→ **TEXT UNDER STUDY**:
%%

A Typical Meteorological Year is one year of meteorological parameter(s), which is representative of a given situation (median  Percentile 50, pessimistic e.g. Percentile 75 or optimistic e.g. Percentile 10).

No missing data in a TMY: gap-filling method is required.

Why to use a TMY instead of using the long term dataset of meteorological parameters?

• “Widely-used” simulation software in solar energy (e.g. PVSYST, System Advisor Model) require one year of meteorological data <=> at the same time, industrials generally use TMYs for their (pre)feasibility studies of solar energy project
• It can be useful for comparing two different locations (even if the temporal coverage of the data are different)
• For “not-so-long LT”, TMY’s analysis increases the combinatorial possibilities (monthly data blocks)10 years LT => ~ 62 billions (12^10) possible years of data
• Gain of time when you have many sites to proceed

Fig. 1: from a long term time series (at least 10 years) to a one representative year: the TMY

The starting point of the service is the NREL (National Renewable Energy Laboratory) method, published in Hall et al. (1978) and Kalogirou (2003).

Here are the specifications of this TMY method:

• Long term of hourly values
• data-blocks of monthly meteorological datasets
• TMY based on the linear weighted combination of the Filkenstein-Schafer distance, where weights are chosen depending on the application.

The model defines that the selected month is the one which minimizes the following expression:

5 d_FS(GHI) + 5 d_FS(BNI) + 4 d_FS(T) + 1 d_FS(WS) + 4 d_FS(DWT)

where GHI: Global Horizontal Irradiation, BNI: Beam Normal Irradiation, T: Temperature, WS: Wind Speed, DWT: relative humidity. In the rest of this page, this expression, which is a function of different meteorological parameters will be named "driver".

NB: For the percentiles outside P50, the aggregated value of the driver over the temporal blocksize is used.
NB2: Please note that the distance is based on the histogram. This implies to select a bin width to generate the histogram and thus the CDF, and different bin width will provide different histograms and thus different TMYs.

%%

→ **INFORMATION SUPPLIED**:
%%

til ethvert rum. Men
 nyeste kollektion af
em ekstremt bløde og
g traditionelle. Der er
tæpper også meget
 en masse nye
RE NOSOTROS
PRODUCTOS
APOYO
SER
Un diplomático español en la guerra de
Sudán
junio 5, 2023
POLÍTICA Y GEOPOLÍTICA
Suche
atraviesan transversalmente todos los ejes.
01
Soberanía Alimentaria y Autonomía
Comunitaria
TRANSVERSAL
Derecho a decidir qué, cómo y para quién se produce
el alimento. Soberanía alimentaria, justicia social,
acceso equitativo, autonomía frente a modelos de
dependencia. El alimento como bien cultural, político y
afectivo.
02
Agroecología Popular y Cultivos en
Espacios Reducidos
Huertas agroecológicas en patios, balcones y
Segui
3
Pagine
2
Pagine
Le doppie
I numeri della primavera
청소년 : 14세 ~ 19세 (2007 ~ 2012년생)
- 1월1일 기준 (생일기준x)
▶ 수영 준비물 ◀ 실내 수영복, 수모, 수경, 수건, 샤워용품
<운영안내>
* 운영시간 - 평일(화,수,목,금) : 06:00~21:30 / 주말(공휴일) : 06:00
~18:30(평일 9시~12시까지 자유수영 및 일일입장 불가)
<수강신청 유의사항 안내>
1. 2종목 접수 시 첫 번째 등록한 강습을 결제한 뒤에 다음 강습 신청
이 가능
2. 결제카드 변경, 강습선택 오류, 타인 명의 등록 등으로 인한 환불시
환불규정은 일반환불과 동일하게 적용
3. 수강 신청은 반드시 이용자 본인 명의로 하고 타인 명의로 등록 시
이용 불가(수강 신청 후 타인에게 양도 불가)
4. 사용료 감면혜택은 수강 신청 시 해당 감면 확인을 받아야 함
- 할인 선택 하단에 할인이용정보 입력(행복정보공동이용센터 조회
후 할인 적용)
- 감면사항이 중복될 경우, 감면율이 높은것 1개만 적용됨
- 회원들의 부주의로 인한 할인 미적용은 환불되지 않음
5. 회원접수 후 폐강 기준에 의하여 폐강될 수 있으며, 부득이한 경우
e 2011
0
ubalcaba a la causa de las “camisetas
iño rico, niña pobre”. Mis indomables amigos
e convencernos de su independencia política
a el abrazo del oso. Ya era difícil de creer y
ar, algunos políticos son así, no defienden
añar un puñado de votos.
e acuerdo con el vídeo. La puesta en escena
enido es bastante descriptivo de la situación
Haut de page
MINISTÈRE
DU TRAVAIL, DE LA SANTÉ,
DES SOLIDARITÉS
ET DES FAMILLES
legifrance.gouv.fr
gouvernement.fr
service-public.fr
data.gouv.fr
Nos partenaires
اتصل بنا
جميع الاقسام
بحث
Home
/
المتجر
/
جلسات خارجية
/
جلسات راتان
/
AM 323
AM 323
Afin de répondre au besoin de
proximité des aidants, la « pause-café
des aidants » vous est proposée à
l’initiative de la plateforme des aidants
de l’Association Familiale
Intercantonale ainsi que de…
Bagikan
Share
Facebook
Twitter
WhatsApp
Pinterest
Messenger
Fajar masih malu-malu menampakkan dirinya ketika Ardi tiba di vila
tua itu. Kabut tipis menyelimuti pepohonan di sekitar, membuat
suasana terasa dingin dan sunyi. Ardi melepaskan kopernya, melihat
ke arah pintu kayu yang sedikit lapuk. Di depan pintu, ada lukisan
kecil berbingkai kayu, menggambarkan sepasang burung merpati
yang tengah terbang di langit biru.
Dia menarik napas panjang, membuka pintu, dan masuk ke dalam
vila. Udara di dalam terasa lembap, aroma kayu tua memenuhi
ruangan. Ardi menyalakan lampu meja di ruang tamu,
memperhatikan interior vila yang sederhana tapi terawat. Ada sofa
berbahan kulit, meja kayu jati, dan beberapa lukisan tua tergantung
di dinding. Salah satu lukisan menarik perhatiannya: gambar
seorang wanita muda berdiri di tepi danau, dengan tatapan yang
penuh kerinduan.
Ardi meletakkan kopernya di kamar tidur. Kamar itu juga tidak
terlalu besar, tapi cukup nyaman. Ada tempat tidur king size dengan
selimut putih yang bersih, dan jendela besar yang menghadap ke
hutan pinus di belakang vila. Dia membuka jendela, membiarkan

%%

→ **TASKS**:
[1] In the page on Typical Meteorological Years, what weight does wind speed receive in the expression used to select a month?
[2] According to the page on Typical Meteorological Years, what are all the reasons for using a TMY instead of the long-term dataset?
The material has no part in this work.

→ **SOLUTIONS BY TASK**:
[1] A weight of 1.

[2]
- Widely used solar energy simulation software, such as PVSYST and System Advisor Model, requires one year of meteorological data, and industrials generally use TMYs for their (pre)feasibility studies of solar energy projects.
- A TMY can be useful for comparing two different locations, even if the temporal coverage of their data differs.
- For a "not-so-long" long-term dataset, TMY analysis increases the combinatorial possibilities of monthly data blocks.
- It saves time when there are many sites to process.